## Work to be completed
Leave out the pictures and transcribe every entry below exactly.
══════════════════════════════
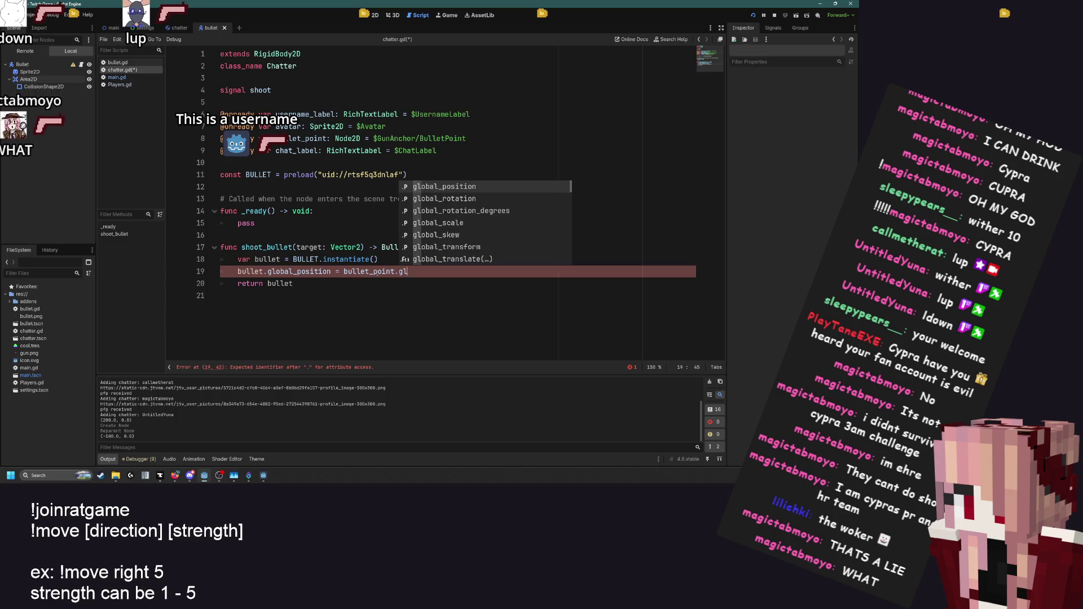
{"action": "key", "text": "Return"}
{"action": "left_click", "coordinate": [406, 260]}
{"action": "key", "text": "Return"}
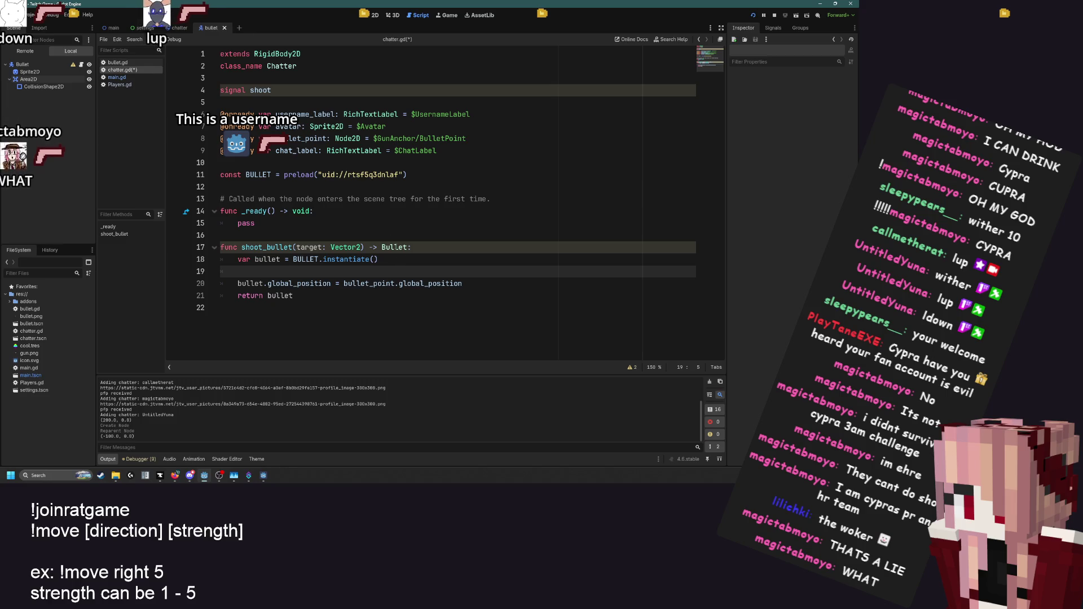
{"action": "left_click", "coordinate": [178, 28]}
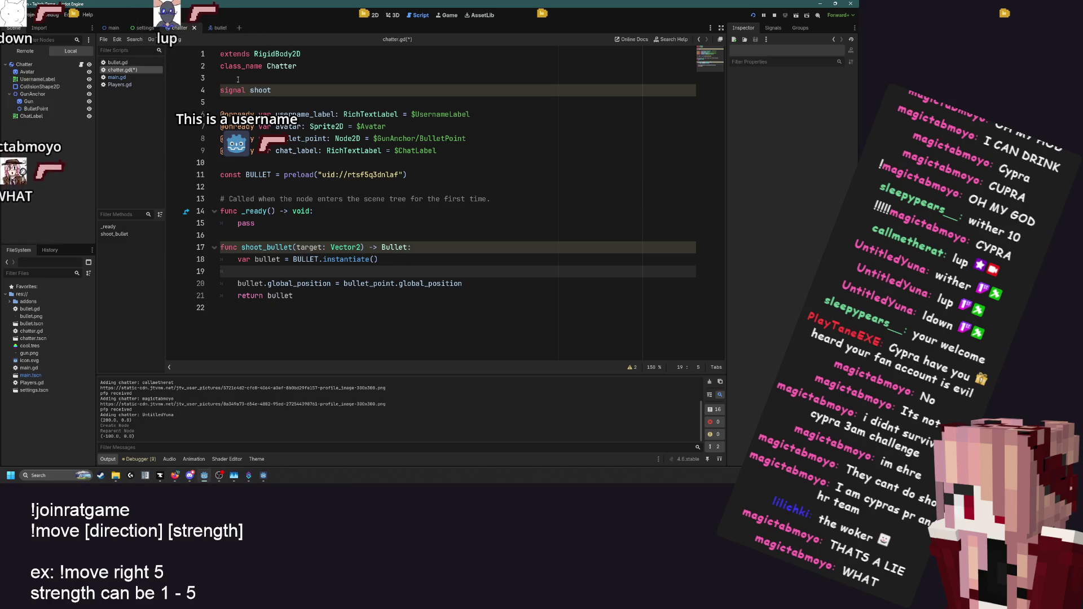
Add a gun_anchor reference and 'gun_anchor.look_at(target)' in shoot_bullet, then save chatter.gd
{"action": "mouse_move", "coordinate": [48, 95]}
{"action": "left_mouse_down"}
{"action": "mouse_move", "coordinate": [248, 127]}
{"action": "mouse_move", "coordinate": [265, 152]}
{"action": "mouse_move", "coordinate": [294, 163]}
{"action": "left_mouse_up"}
══════════════════════════════
## Answer box
{"action": "key", "text": "Return"}
{"action": "left_click", "coordinate": [406, 260]}
{"action": "key", "text": "Return"}
{"action": "left_click", "coordinate": [178, 28]}
Add a gun_anchor reference and 'gun_anchor.look_at(target)' in shoot_bullet, then save chatter.gd
{"action": "mouse_move", "coordinate": [48, 95]}
{"action": "left_mouse_down"}
{"action": "mouse_move", "coordinate": [248, 127]}
{"action": "mouse_move", "coordinate": [265, 152]}
{"action": "mouse_move", "coordinate": [294, 163]}
{"action": "left_mouse_up"}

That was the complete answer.